GIVEN TEXT -
On The Village Voices 2009 Pazz & Jop singles list, "Video Phone" was ranked at number 307.

==Chart performance==
Upon release as a single in 2009, "Video Phone" debuted at number 70 on the Hot R&B/Hip-Hop Songs chart and eventually peaked at 37. I Am... Sasha Fierce became the first album of the 21st century to have seven entries on this chart, following "Single Ladies (Put a Ring on It)", "If I Were a Boy", "Diva", "Halo", "Ego" and "Sweet Dreams". On the week ending December 12, 2009, the extended remix of "Video Phone" debuted on the Billboard Hot 100 at number 65, due to digital downloads. The song sold 28,000 copies in its first week, 93% of which were for the extended remix though radio stations preferred to spin the original album version. "Video Phone" also became Knowles' fourteenth number-one Hot Dance Club Songs chart-topper. It is also her sixth consecutive chart-topper. According to Nielsen SoundScan, the combined versions of "Video Phone" has sold 287,000 copies as of June 2010.

In Australia, the original version of the song debuted at 89 and peaked at 66 on the ARIA Singles Chart. The remixed version debuted at 40 on November 30, 2009, and peaked at 31 the next week. The original and the remixed version, respectively, both peaked at 29 on the ARIA Urban Chart. In New Zealand, the remixed version debuted at 33 and peaked at 32 after two weeks. In the United Kingdom, the original version of "Video Phone" debuted on the UK Singles Chart at 91, and peaked at 58. The original and remixed version peaked on the UK R&B Chart at 21 and 36 respectively. Across Europe, the remixed version of the song charted outside the official charts in Belgium (Flanders and Wallonia). In the Czech Republic, the extended remix of "Video Phone" debuted at thirty-nine on issue date February 17, 2010.

==Music video==
===Background and concept===

For her appearance in the music video, Lady Gaga (right) chose to adopt a "Gee-yoncé" persona.

A music video for the extended remix of "Video Phone" was directed by Hype Williams, along with producer Cisco Newman and art director Lenny Tso. On October 15, 2009, a spokesperson for Williams confirmed to MTV, that reports of Gaga and Beyoncé working on the music video together were true. It was shot at Brooklyn's Greenpoint neighborhood, under tight security. The artists were reported to be wearing fashionable dresses, with Knowles in "a feathered dress" and Gaga sporting "something wild". In an interview with New York's Z100 radio station, Gaga further commented on her collaboration with Knowles, for the music video. She said, "When I was doing her video with her, she called me and she said, 'What do you want to do?' [...] And I'm like, 'I don't want to show up in some frickin' hair bow and be fashion Gaga in your video.' I said, 'I want to do you.' [...] I want to do my version of Beyoncé. So the whole time I was learning the choreography they were calling me Gee-yoncé." Later, during an interview with MTV News, she explained:

"What I was excited about is with B[eyoncé], I had no ego. Neither of us had an ego. It wasn't about competition. It was about, like, 'Man let's give the world what they want. Let's do a real girl-power collaboration where we support one another.' I said, 'I want to do you in your video, and I want to tribute you. I want to dress up like you'. And Hype Williams ... was so excited. He was like, 'Gaga I want no makeup on your face.' It was really stripped down — real Beyoncé hair, and we wore the same outfit in the video, and I [paid tribute to] her. [...] I wanted to [work with her] because this was an era for her in her career where she defined herself aesthetically. And that should be applauded that a woman did that. She's so great at what she does."

SOURCE DATA -
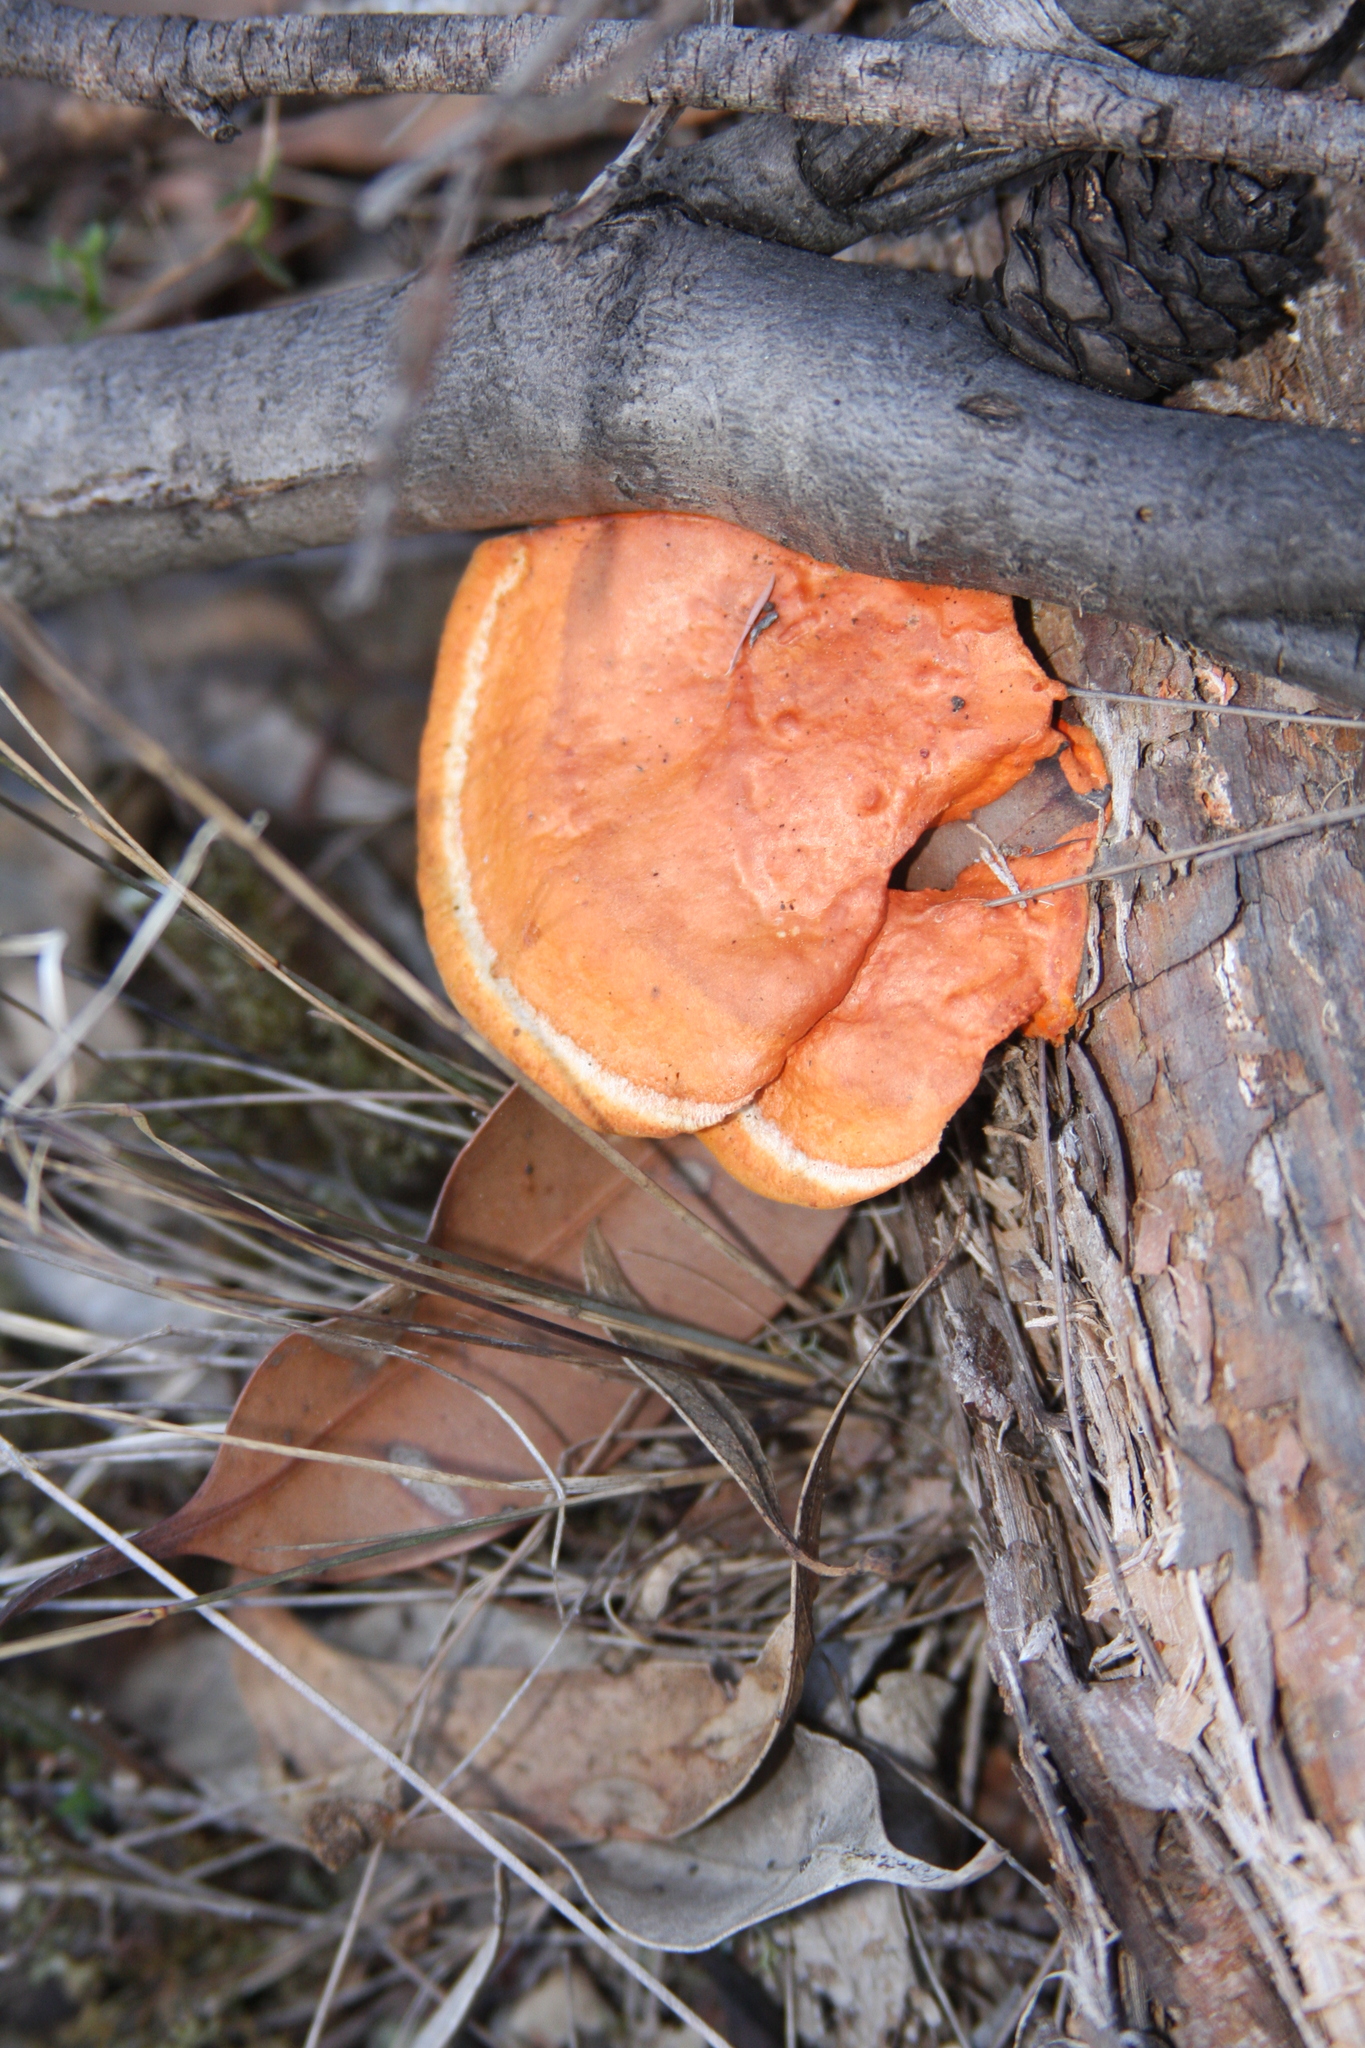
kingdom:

CHALLENGE -
Rewrite the "Video Phone" text, starting at "In Australia, the" and ending at "February 17, 2010.", with "Czech Republic" changed to "Czechia".

WRITTEN REPLY -
In Australia, the original version of the song debuted at 89 and peaked at 66 on the ARIA Singles Chart. The remixed version debuted at 40 on November 30, 2009, and peaked at 31 the next week. The original and the remixed version, respectively, both peaked at 29 on the ARIA Urban Chart. In New Zealand, the remixed version debuted at 33 and peaked at 32 after two weeks. In the United Kingdom, the original version of "Video Phone" debuted on the UK Singles Chart at 91, and peaked at 58. The original and remixed version peaked on the UK R&B Chart at 21 and 36 respectively. Across Europe, the remixed version of the song charted outside the official charts in Belgium (Flanders and Wallonia). In the Czechia, the extended remix of "Video Phone" debuted at thirty-nine on issue date February 17, 2010.